Lío: È stato incredibile vedere che questo anno sono usciti un sacco di film a tematica trans girati mentre stavamo filmando noi: I Saw the TV Glow, poi My Animal ha debuttato al Sundance, Ponyboi subito dopo. Improvvisamente siamo in questo momento rinascimentale grazie a tutto il lavoro che c’è stato prima di noi.

In Italia fondamentalmente i lavori sugli uomini trans sono soprattutto sulla transizione, spesso documentaristici. Qui invece la storia gira intorno a un giorno in cui tutto va storto. È divertente perché è quasi surreale. Inoltre i lavori riguardanti persone transgender di solito parlano di donne MtF, e soprattutto in Italia gli uomini FtM semplicemente non esistono.

Vuk: Se non esistiamo nell’Arte è difficile per una persona trans credere che possiamo esistere e che abbiamo una speranza di vita. Io ho solo due amici che sono uomini trans sopra i quarant’anni e tutte le volte che usciamo a cena realizzo che ho bisogno di vederli invecchiare, ho bisogno di vederli esistere, non di vedere solo un ventenne che fa coming out perché non è tutto quello che siamo. Come divento un adulto se non mi ci sono mai visto riflesso? Nel bene e nel male i film ci danno il diritto di esistere. Essere sexy sullo schermo ti fa pensare che puoi essere bello e desiderabile per le persone. Quindi penso che sia molto importante vederlo, vedere semplicemente te stesso come essere umano. In parte è per questo che sono diventato un cineasta.

Parlando della rappresentazione, come ultima domanda, Vuk ti chiedo se ci sono opere o artisti che ti hanno ispirato, in qualche modo, nella stesura o nel girare questo film.

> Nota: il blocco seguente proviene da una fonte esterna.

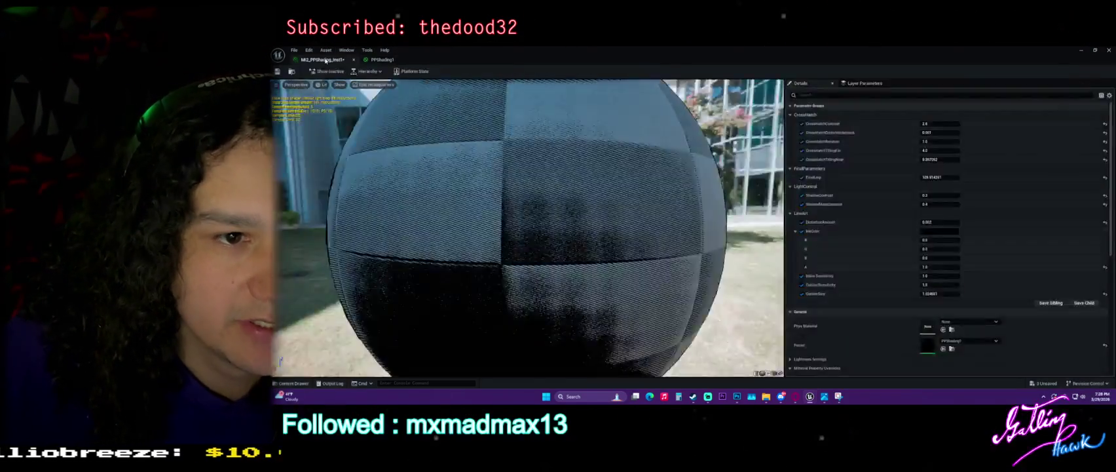
{"action": "left_click", "coordinate": [325, 60]}
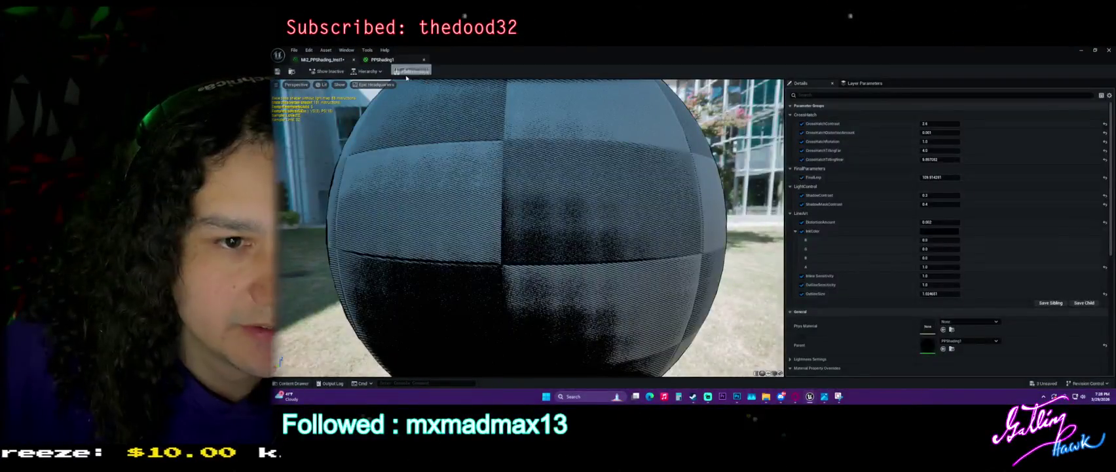
{"action": "scroll", "coordinate": [849, 131], "scroll_direction": "down", "scroll_amount": 1}
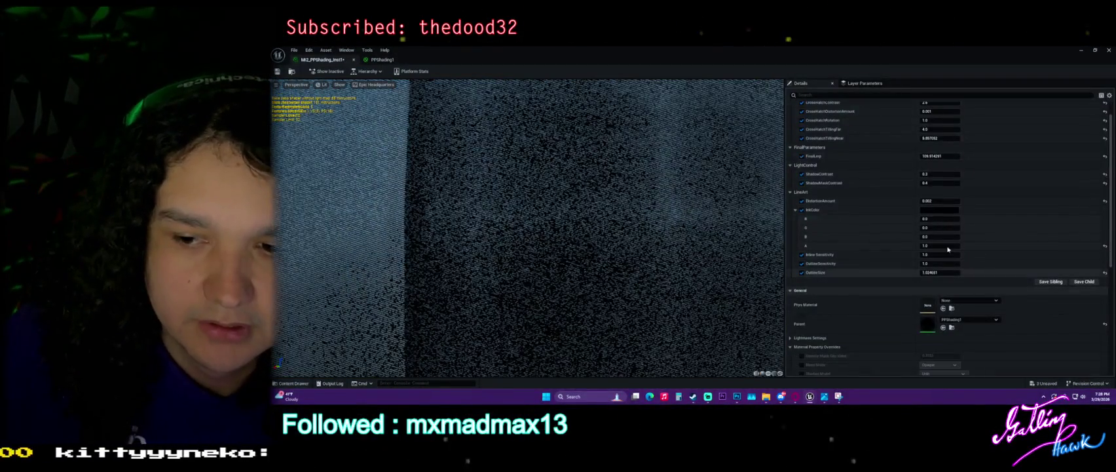
{"action": "left_click", "coordinate": [849, 97]}
{"action": "scroll", "coordinate": [690, 202], "scroll_direction": "up", "scroll_amount": 5}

Sicuramente sì, però penso sia la domanda meno preferita da ogni regista, ma solo perché la mia relazione con i film è un caos rispetto a quanti ne guardo. Ci sono pellicole che guardavo quando ero teenager che non posso dire non abbiano influenzato il mio lavoro, e anche se non penso sia qualcosa che sto mettendo nel film sono lì. Per esempio i lavori di Xavier Dolan sono molto importanti per me. Quando avevo diciassette/diciotto anni Weekend di Andrew Haigh, è stata la prima volta in cui ho visto una coppia di uomini conoscersi in due soli giorni in modo vero. Al di là di essere gay o no, penso che Hollywood forza molto la dinamica “ragazzo incontra ragazza” in maniera molto finta. Infine io adoro che non ci siano stacchi temporali, ci sta così tanto dramma in 24 ore!